┌─ INFORMATION GIVEN

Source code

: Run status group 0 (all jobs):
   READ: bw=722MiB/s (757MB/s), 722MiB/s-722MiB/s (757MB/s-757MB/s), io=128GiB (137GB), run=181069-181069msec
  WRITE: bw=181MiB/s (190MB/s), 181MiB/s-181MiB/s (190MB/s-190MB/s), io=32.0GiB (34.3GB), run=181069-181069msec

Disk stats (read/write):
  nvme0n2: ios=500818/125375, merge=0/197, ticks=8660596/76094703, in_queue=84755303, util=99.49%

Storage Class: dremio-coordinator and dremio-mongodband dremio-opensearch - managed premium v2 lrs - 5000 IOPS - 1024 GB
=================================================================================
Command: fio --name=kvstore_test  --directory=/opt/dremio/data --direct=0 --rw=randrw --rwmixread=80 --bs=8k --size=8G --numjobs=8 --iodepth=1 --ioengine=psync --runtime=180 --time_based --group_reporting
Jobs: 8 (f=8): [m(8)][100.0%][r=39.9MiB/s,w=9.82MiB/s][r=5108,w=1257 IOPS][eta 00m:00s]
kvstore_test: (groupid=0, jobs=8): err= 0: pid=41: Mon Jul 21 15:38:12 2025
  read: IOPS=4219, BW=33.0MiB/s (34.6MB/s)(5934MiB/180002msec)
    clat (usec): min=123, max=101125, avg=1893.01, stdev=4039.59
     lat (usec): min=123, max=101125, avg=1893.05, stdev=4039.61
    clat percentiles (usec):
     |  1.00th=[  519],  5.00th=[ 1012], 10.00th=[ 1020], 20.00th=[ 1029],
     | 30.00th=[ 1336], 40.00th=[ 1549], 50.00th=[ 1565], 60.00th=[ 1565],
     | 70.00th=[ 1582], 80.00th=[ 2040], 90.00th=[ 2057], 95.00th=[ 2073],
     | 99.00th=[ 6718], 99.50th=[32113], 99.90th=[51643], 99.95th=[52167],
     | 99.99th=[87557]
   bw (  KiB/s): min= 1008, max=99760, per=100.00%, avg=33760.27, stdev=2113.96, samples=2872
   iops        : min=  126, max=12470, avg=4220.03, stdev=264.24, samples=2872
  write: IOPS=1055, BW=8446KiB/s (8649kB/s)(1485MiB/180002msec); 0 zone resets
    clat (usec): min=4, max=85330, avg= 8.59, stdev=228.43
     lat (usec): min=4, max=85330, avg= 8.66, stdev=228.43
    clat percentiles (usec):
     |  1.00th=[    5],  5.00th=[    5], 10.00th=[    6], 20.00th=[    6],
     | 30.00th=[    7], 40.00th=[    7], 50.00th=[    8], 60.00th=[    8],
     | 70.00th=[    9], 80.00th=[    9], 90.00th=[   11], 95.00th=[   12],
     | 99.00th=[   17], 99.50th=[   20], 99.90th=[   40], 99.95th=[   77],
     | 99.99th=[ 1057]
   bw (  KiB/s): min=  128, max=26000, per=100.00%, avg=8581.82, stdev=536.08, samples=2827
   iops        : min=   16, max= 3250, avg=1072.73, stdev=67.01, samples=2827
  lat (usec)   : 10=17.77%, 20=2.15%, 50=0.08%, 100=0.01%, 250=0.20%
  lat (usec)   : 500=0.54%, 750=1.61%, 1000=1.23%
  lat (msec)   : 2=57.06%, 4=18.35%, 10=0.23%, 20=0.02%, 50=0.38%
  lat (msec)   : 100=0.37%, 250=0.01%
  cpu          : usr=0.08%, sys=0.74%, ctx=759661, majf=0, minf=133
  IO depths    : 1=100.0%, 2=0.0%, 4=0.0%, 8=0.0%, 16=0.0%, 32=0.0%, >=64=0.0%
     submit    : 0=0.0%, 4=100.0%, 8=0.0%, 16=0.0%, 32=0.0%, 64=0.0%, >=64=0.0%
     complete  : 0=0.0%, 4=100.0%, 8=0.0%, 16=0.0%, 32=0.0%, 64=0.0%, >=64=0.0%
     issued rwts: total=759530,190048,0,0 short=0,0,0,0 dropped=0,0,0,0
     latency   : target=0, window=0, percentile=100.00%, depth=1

└─

WORK ORDER: Go through the data above from its first line and copy each line exactly, stopping once the line with "ticks=8660596/76094703, in_queue=84755303, util=99.49%" has been copied.

WRITTEN SOLUTION:
Source code

: Run status group 0 (all jobs):
   READ: bw=722MiB/s (757MB/s), 722MiB/s-722MiB/s (757MB/s-757MB/s), io=128GiB (137GB), run=181069-181069msec
  WRITE: bw=181MiB/s (190MB/s), 181MiB/s-181MiB/s (190MB/s-190MB/s), io=32.0GiB (34.3GB), run=181069-181069msec

Disk stats (read/write):
  nvme0n2: ios=500818/125375, merge=0/197, ticks=8660596/76094703, in_queue=84755303, util=99.49%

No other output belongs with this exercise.